The first of these AIOs focuses on two stories: The Long Way Home (supposedly) by Mike Resnick and Tau Zero by Poul Anderson. Mike Resnick and Poul Anderson are indeed both SF authors and Tau Zero is a famous book that garnered Poul Anderson the 1971 Hugo for best novel. Google’s capsule summary of its story line is correct enough. But Mike Resnick has not written anything with the title The Long Way Home. Poul Anderson did put out a novel with that title in 1975 and it was likely an edited version of the serialization published in Astounding SF over the course of several months in 1955. Anderson’s TLWH also concerns time dilation issues stemming from interstellar travel, so Google has funked up both the plot and the author of TLWH. Finally, Wells’s The Time Machine is mentioned in passing.

The second and third AIOs concern, respectively, Tau Zero and The Time Machine. The fourth cites Tau Zero and also tries to work the real-world Apollo 13 debacle into the mix.

To see how Google would react to probing for details of the fabricated Buy Me a Rocket story a few days later, I ran a new search: when was Alfred Bester’s story ‘Buy Me a Rocket’ first published. Here’s Google’s AI response:

Google's 'AI' blob in search results give me hallucinated publishing details for its hallucinated Alfred Bester story.
Google’s ‘AI’ blob in search results give me made-up publishing details for its hallucinated Alfred Bester story. Good grief.
Alfred Bester’s story “Buy Me a Rocket” was published in the magazine Fantastic Universe in October 1958. The story is also known by its alternate title, “What Can You Do?” and can be found in Bester’s collection of short stories, The Dark Masquerade. To find the story, look for the October 1958 issue of Fantastic Universe or the The Dark Masquerade collection, which compiles some of Bester’s best short fiction.

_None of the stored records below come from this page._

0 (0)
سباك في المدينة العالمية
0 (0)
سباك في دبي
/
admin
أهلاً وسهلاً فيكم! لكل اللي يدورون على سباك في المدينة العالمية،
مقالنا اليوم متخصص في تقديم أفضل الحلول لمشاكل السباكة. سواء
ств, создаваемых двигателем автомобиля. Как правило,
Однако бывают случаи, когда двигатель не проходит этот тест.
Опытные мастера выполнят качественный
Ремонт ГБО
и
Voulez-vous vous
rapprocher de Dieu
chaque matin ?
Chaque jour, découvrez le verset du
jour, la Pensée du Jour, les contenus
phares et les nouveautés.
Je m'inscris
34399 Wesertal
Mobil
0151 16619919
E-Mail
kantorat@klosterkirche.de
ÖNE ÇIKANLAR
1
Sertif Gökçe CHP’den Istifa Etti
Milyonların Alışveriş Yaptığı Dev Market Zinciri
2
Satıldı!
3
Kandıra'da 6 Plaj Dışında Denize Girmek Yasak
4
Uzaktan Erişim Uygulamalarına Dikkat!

Now, here’s an image showing the cover and table of contents of the October 1958 issue of Fantastic Universe:

The October 1958 issue of 'Fantastic Universe'. No sign of an Alfred Bester story or one titled either 'Buy Me a Rocket' or 'What Can You Do?'.
The October 1958 issue of ‘Fantastic Universe’. No sign of an Alfred Bester story or one titled either ‘Buy Me a Rocket’ or ‘What Can You Do?’.

Do you see any story by Bester? Or anything with the title Buy Me a Rocket or What Can You Do? Nope, me neither. Likewise, there is Alfred Bester collection with the title The Dark Masquerade and he never published any story titled What Can You Do?.

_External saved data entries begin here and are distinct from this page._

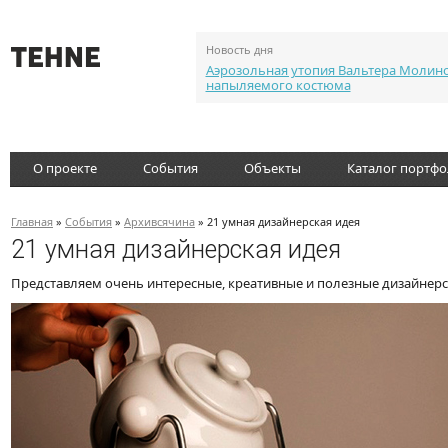
Новость дня
Аэрозольная утопия Вальтера Молин
напыляемого костюма
О проекте
События
Объекты
Каталог портф
Главная
»
События
»
Архивсячина
» 21 умная дизайнерская идея
21 умная дизайнерская идея
Представляем очень интересные, креативные и полезные дизайнерс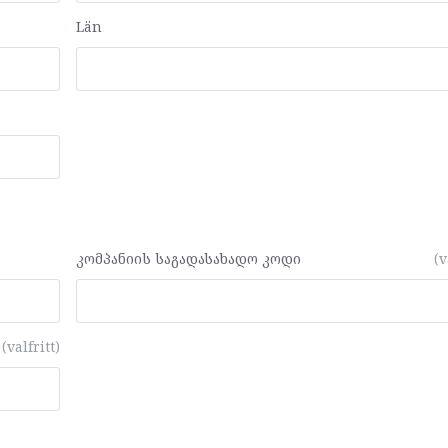
Län
კომპანიის საგადასახადო კოდი
(v
(valfritt)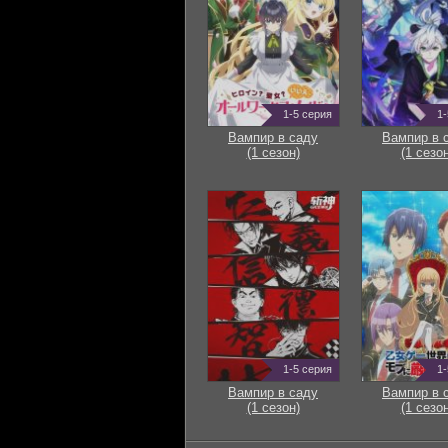
1-5 серия
1-
Вампир в саду
Вампир в 
(1 сезон)
(1 сезон
1-5 серия
1-
Вампир в саду
Вампир в 
(1 сезон)
(1 сезон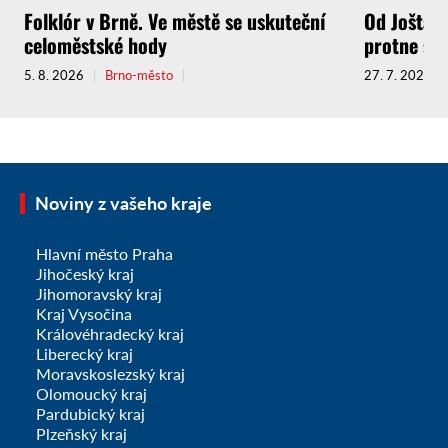
Folklór v Brně. Ve městě se uskuteční
Od Jošta a
celoměstské hody
protne sou
5. 8. 2026
Brno-město
27. 7. 2026
Noviny z vašeho kraje
Hlavní město Praha
Jihočeský kraj
Jihomoravský kraj
Kraj Vysočina
Královéhradecký kraj
Liberecký kraj
Moravskoslezský kraj
Olomoucký kraj
Pardubický kraj
Plzeňský kraj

At the bottom of their AI Overview in smaller print is the following disclaimer: AI responses may include mistakes. Yeah, no shit.

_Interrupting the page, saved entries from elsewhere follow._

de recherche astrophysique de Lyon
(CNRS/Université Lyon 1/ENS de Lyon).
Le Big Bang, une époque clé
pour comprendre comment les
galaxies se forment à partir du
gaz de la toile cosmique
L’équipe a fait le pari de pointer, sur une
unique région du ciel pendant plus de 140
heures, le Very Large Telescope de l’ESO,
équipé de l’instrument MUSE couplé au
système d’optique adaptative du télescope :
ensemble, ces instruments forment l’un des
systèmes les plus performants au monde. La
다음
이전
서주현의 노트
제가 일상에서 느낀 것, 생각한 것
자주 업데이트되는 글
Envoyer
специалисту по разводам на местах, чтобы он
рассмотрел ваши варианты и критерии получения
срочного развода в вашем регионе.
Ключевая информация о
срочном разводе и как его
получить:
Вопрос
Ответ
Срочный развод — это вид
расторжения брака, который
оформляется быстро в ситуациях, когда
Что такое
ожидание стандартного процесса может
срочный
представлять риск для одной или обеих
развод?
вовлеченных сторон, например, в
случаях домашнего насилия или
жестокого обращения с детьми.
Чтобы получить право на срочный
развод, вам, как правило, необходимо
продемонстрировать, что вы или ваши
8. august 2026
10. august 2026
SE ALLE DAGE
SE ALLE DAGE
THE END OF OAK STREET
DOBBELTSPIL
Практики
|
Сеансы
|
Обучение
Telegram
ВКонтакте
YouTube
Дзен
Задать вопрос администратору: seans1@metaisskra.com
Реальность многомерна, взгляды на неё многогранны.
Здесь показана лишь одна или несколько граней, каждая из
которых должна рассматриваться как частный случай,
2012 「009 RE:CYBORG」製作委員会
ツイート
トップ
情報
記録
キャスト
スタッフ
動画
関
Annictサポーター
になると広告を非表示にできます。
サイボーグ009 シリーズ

How many falsehoods are, at this very moment, being spun out of whole cloth and spread far and wide in this fashion by LLMs? At least until very recently, Google and other large companies of its ilk have been devoting considerable resources to fact-checking and censoring content hosted on or even merely transmitted through their platforms on the pretext that it ran counter to selected experts’ opinions and alleged consensus views on various topics. Now, we are watching them deprecate actual content (search results in this case) in favor of generated slop which purports to address users’ needs and wants but which we’re beginning to learn is often wrong and sometimes completely blatantly bonkers. Odd, isn’t it?